Alexandros Tsemperidis

Personal information
- Date of birth: 26 July 1986 (age 39)
- Place of birth: Kastoria, Greece
- Height: 1.83 m (6 ft 0 in)
- Position: Defensive midfielder

Youth career
- 2003: Panathinaikos

Senior career*
- Years: Team / Apps / (Gls)
- 2004–2005: Panathinaikos / 0 / (0)
- 2005: → Proodeftiki (loan) / 7 / (0)
- 2005–2007: → Koropi (loan) / 28 / (0)
- 2007–2008: Ilisiakos / 8 / (0)
- 2008: Kastoria / 20 / (1)
- 2008–2009: Kerkyra / 24 / (1)
- 2009–2011: Ethnikos Piraeus / 54 / (2)
- 2011–2012: Panachaiki / 22 / (0)
- 2012–2014: Apollon Smyrnis / 29 / (0)
- 2014–2015: AEL / 10 / (0)
- 2015–2016: Agrotikos Asteras / 19 / (1)
- 2016–2017: Acharnaikos / 15 / (1)
- 2017–2018: Kalamata / 9 / (0)
- 2018: Apollon Pontus / 15 / (0)
- 2018–2019: Niki Volos / 0 / (0)
- 2019–2020: Triglia / 3 / (0)

Managerial career
- 2020: Triglia (technical director)

= Alexandros Tsemperidis =

Greek footballer

Alexandros Tsemperidis (Αλέξανδρος Τσεμπερίδης; born 26 July 1986) is a retired Greek professional footballer who played as a defensive midfielder.

==Career==
Tsemperidis was born on 26 July 1986 in Kastoria.

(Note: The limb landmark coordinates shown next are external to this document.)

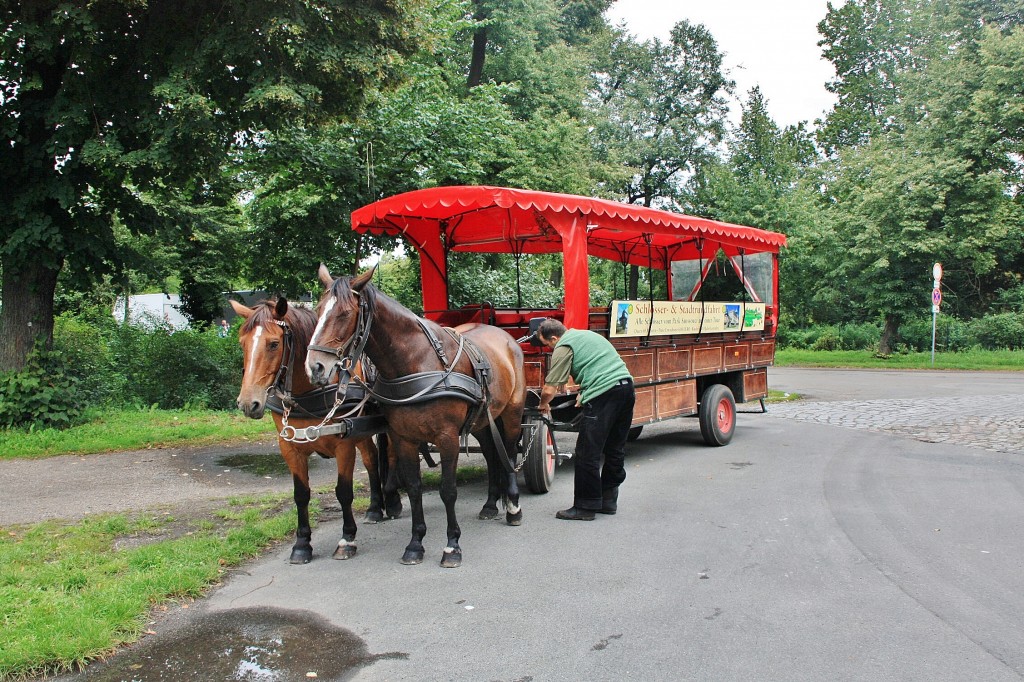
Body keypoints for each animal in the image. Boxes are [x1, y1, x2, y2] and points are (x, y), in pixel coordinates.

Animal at [232, 294, 399, 561]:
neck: (309, 391)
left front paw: (347, 538)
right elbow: (301, 494)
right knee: (372, 459)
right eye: (242, 343)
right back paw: (374, 508)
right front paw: (301, 543)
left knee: (391, 455)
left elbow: (344, 491)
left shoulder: (343, 443)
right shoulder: (290, 446)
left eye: (273, 344)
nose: (248, 403)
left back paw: (392, 502)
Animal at [303, 266, 528, 569]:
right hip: (482, 419)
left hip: (513, 412)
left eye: (344, 314)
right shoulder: (403, 438)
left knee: (510, 454)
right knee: (493, 454)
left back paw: (513, 507)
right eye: (318, 309)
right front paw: (415, 544)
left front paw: (452, 545)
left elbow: (448, 490)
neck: (416, 362)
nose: (314, 367)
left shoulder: (447, 438)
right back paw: (491, 504)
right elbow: (413, 488)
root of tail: (506, 337)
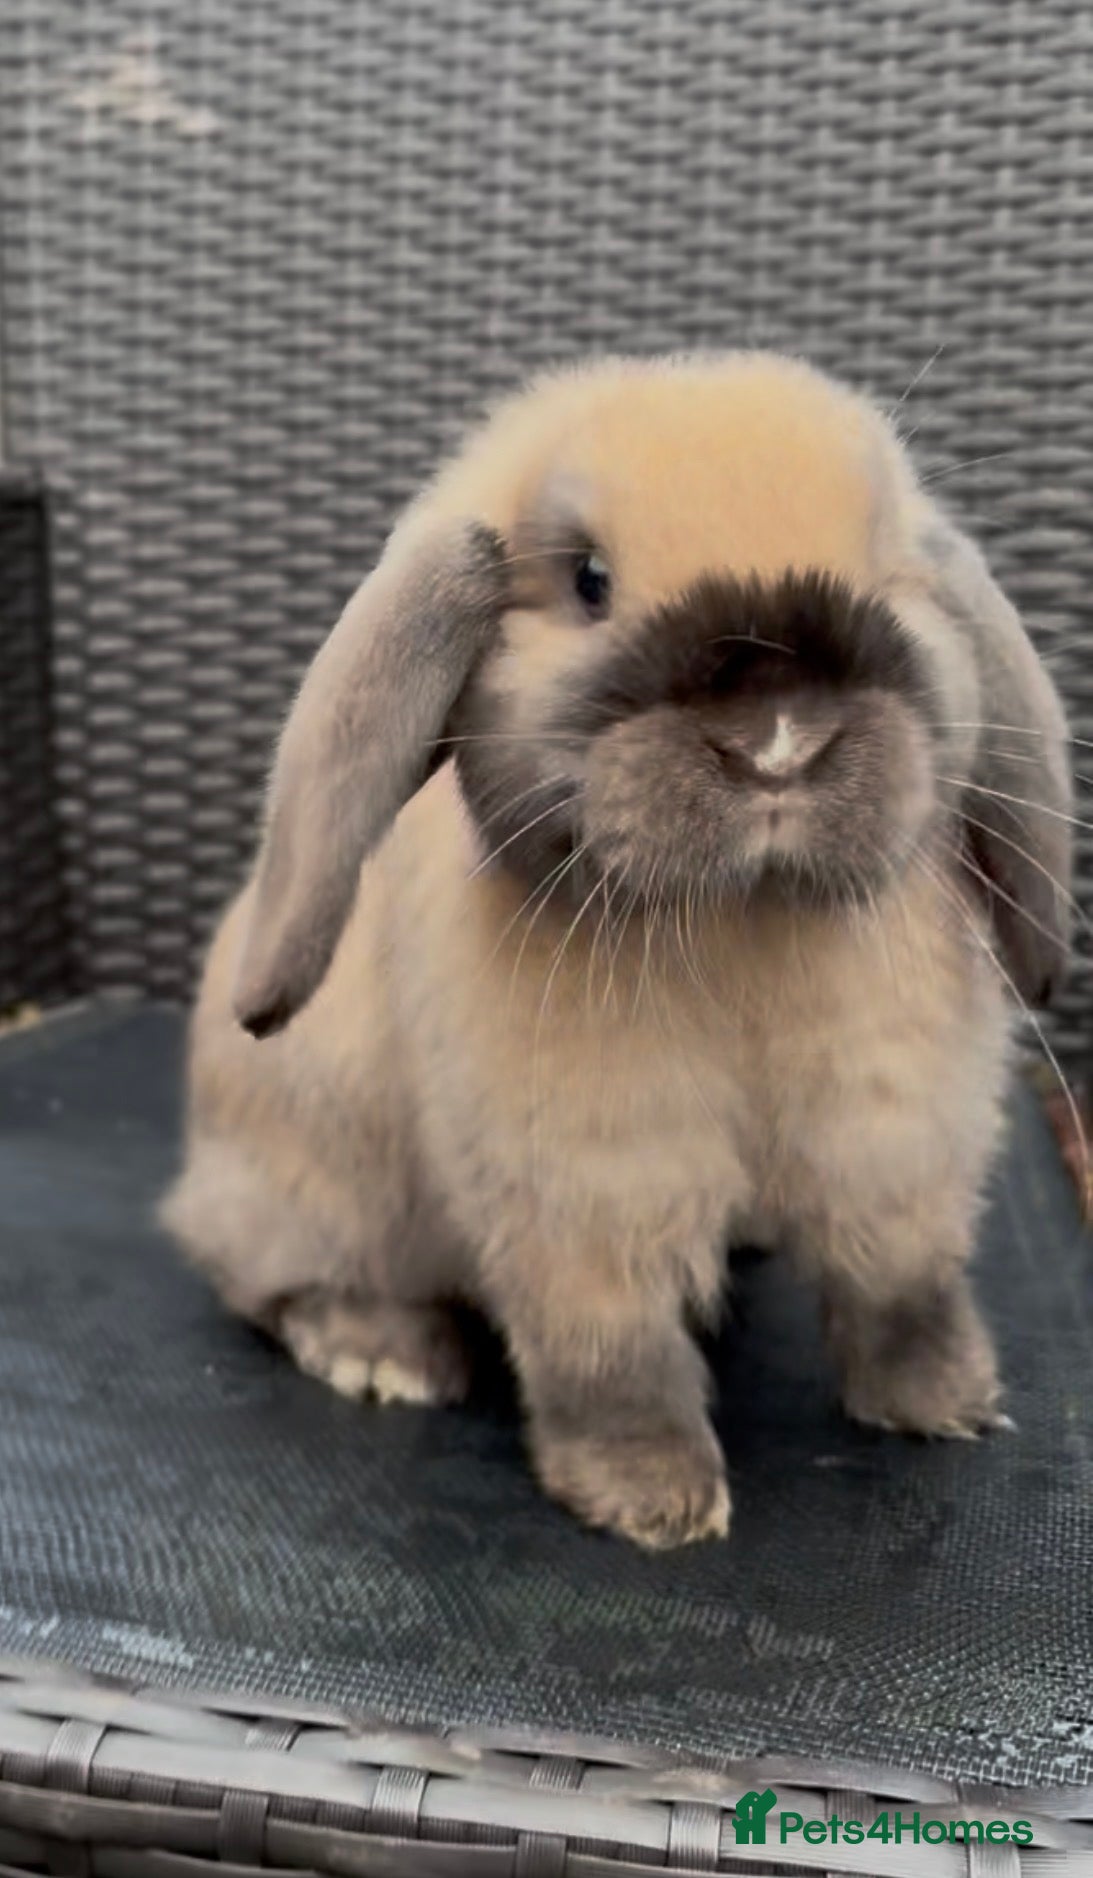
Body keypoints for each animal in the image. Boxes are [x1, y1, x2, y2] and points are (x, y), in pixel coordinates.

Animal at [162, 352, 1072, 1550]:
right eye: (589, 580)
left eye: (886, 570)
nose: (777, 739)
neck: (740, 920)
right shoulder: (586, 1186)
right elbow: (610, 1351)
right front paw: (652, 1500)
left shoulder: (891, 1134)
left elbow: (901, 1281)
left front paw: (947, 1402)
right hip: (310, 1185)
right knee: (263, 1275)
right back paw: (383, 1353)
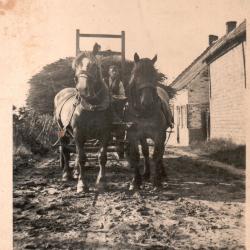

He began his career from the youth teams of Panathinaikos, and in 2005 was given on loan to Proodeftiki and then to Koropi. He has also played in Ilisiakos, Kastoria, Kerkyra, Ethnikos Piraeus, Panachaiki and Apollon Smyrnis in which he was a key member. In 2013, he won promotion to the Super League. On 24 January 2014 he signed a 2.5 year contract with AEL.

In October 2019, Tsemperidis suffered an injury to his Anterior cruciate ligament and at the end of February 2020, he announced his retirement from football. However, he continued at Triglia in the role of a technical director. He left this position in July 2020.